The report added that actual closures are already emerging. One store owner in Seoul’s Yeongdeungpo District, who had operated a vape shop for 10 years, recently decided to close because meeting retailer registration requirements after the revision would be difficult. Data submitted by the Seoul government to the office of People Power Party lawmaker Ahn Sang-hoon showed that tobacco retail applications over the past five years fell from 1,391 in 2024 to 995 last year.
Manufacturers face higher tax burdens and price pressure
The report said manufacturers are also expected to be hit hard. Because synthetic nicotine liquid vapes will become subject to the same tax-related charges as conventional tobacco products, price increases are seen as unavoidable, and the industry expects demand to weaken.
Nicotine-free and similar-nicotine products may see a substitution effect
At the same time, some inside and outside the industry view the regulatory tightening as a necessary normalization step after a period of rapid market growth in a regulatory gap.

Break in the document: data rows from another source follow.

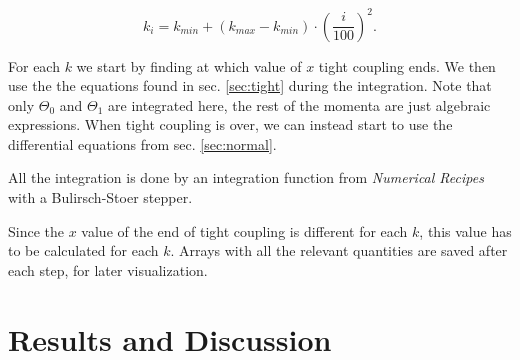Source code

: \documentclass[a4paper,norsk, 10pt]{article}
\begin{document}
\begin{equation}
k_i = k_{min} + (k_{max}-k_{min})\cdot\left(\frac{i}{100}\right)^2.
\end{equation}

For each $k$ we start by finding at which value of $x$ tight coupling ends. We then use the the equations found in sec. \ref{sec:tight} during the integration. Note that only $\Theta_0$ and $\Theta_1$ are integrated here, the rest of the momenta are just algebraic expressions. When tight coupling is over, we can instead start to use the differential equations from sec. \ref{sec:normal}. 

All the integration is done by an integration function from \textit{Numerical Recipes} with a Bulirsch-Stoer stepper.

Since the $x$ value of the end of tight coupling is different for each $k$, this value has to be calculated for each $k$. Arrays with all the relevant quantities are saved after each step, for later visualization.


\section{Results and Discussion}
\end{document}

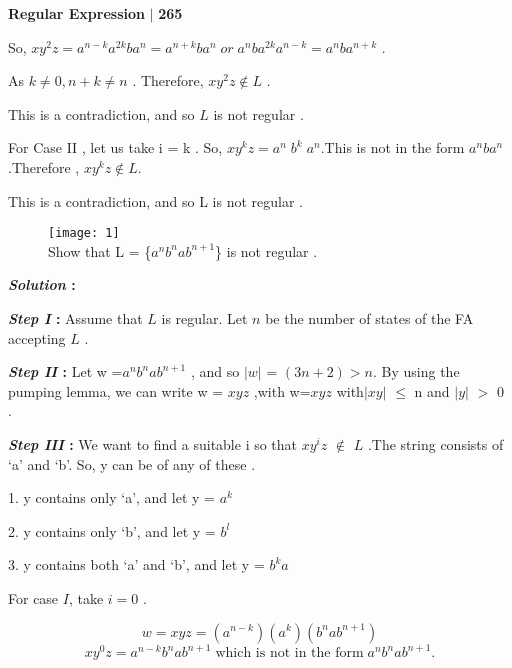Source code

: \documentclass[10pt,a4paper]{article}
\begin{document}
\small

\begin{flushright}
  \textsf{\textbf{Regular Expression}} $|$ \textbf{\textsf{265}}
\end{flushright}

\begin{flushleft}
  So, $xy^{2}z = a^{n-k} a^{2k}b a^n = a^{n+k}b a^n \;or\;  a^n b a^{2k} a^{n-k}  = a^n b a^{n+k}$ .

As $k \neq 0 , n+k \neq n$ . Therefore, $xy^{2}z  \notin  L$ .

This is a contradiction, and so $L$ is not regular .

For Case II , let us take i = k . So, $xy^{k}z = a^{n}\; b^{k}\; a^{n}$.This is not in the form $a^{n} b a^{n}$.Therefore , $x y^k z \notin L$.

This is a contradiction, and so L is not regular .
\end{flushleft}

\begin{flushleft}
\begin{figure}[h]
  \texttt{[image: 1]}\\Show that L = \{$a^n b^n a b^{n+1}$\} is not regular .
\end{figure}
\end{flushleft}

\begin{flushleft}
  \textbf{\emph{Solution} :}

\textbf{\emph{Step I} :} Assume that $L$ is regular. Let $n$ be the number of states of the FA accepting $L$ .

\textbf{\emph{Step II} :} Let w =$a^n b^n a b^{n+1}$ , and so $| w |$ = $(3n + 2) > n$. By using the pumping lemma, we can write w = $xyz$ ,with w=$xyz$ with$|xy|$ $\leq$ n and $|y|$ $>$ 0 .

\textbf{\emph{Step III} :} We want to find a suitable i so that $xy^{i}z$ $\notin$ $L$ .The string consists of ‘a’ and ‘b’. So, y can be of any of these .

\end{flushleft}

1. y contains only ‘a’, and let y = $a^k$

2. y contains only ‘b’, and let y = $b^l$

3. y contains both ‘a’ and ‘b’, and let y = $b^{k}a$

For case $I$, take $i = 0$ .

$$ w = xyz = (a^{n-k})(a^k)(b^{n} a b^{n+1})$$
$$ xy^{0}z = a^{n-k} b^{n} ab^{n+1}\; \textrm{which is not in the form}\; a^{n} b^{n} ab^{n+1} .  $$
\end{document}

However, the report said concern remains over nicotine-free and similar-nicotine products that are still outside the regulatory framework. These products are often distributed through person-to-person transactions on online and social media channels, making them difficult to control. Some nicotine-free vape businesses have even used exaggerated claims such as becoming healthier the more one uses the product, raising concerns about youth access.
Lee Byung-jun, head of the Korea Electronic Cigarette Industry Association, said businesses could try to evade regulation by shifting to similar-nicotine products, and warned that if the market moves toward products whose safety has not been sufficiently proven, the result could be a more dangerous environment.
Industry group has already filed a complaint over nicotine-free product advertising
The report said the Electronic Cigarette Federation filed a complaint on the 7th of this month with the Incheon Nonhyeon Police Station against a nicotine-free vape company identified as Company R for alleged violation of the Pharmaceutical Affairs Act. The federation claimed the company sold products without approval from the Ministry of Food and Drug Safety and used AI-generated social media advertisements with phrases such as “the more you vape, the healthier you become” and “0% harmful substances,” misleading consumers into believing the products had medical benefits.
The federation said such advertising could violate Article 61(2) of the Pharmaceutical Affairs Act. Vice Chairman Kim Do-hwan said low penalty levels appear to be encouraging companies to continue sales. The report added that while synthetic nicotine products will face stronger offline controls, nicotine-free products are not classified as tobacco and therefore lack a clear legal basis for restricting online sales, creating further concern over online distribution.